> [PROVIDED PASSAGE]

Gerecht has also favored U.S. support for opposition parties in Iran. In April 2006, Gerecht opined in the Weekly Standard: "[I]t is long overdue for the Bush administration to get serious about building clandestine mechanisms to support Iranians who want to change their regime. This will take time and be brutally difficult. And overt democracy support to Iranians—which is the Bush administration's current game plan—isn't likely to draw many recruits. Most Iranians probably know that this approach is a one-way invitation to Evin prison, which isn't the most effective place for expressing dissent. However we go about assisting the opposition, the prospects for removing the regime before it acquires nuclear weapons are slim" (Weekly Standard, April 24, 2006).

> [DATA FOR REVIEW]
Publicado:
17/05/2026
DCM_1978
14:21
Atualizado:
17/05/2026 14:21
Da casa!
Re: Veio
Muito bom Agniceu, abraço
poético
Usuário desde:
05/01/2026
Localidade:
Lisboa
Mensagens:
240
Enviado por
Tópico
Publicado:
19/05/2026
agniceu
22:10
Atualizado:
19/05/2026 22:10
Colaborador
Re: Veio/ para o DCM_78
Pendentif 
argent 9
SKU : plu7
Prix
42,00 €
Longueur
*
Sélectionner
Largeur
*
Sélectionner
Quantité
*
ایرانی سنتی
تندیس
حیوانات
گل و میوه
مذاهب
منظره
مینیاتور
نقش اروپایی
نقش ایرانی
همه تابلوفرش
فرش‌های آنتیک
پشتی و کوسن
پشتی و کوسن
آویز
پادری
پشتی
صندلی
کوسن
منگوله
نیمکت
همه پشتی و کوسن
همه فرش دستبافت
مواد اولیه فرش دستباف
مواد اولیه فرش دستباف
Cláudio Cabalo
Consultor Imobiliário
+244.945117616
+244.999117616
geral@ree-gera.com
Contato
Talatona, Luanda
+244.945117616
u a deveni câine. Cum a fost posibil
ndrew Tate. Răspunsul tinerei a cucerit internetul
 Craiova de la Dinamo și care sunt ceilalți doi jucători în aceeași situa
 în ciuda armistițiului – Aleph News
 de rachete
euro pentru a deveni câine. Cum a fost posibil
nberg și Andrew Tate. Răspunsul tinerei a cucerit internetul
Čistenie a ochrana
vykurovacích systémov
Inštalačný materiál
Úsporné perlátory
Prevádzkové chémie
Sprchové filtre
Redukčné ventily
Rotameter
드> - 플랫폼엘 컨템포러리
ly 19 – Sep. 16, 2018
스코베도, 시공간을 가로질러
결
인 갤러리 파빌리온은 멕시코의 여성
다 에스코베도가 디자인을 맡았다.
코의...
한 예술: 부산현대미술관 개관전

> [TASK TO COMPLETE]
In the Gerecht passage, what does Gerecht say most Iranians probably know the overt democracy-support approach amounts to?

> [EXPECTED ANSWER]
A one-way invitation to Evin prison.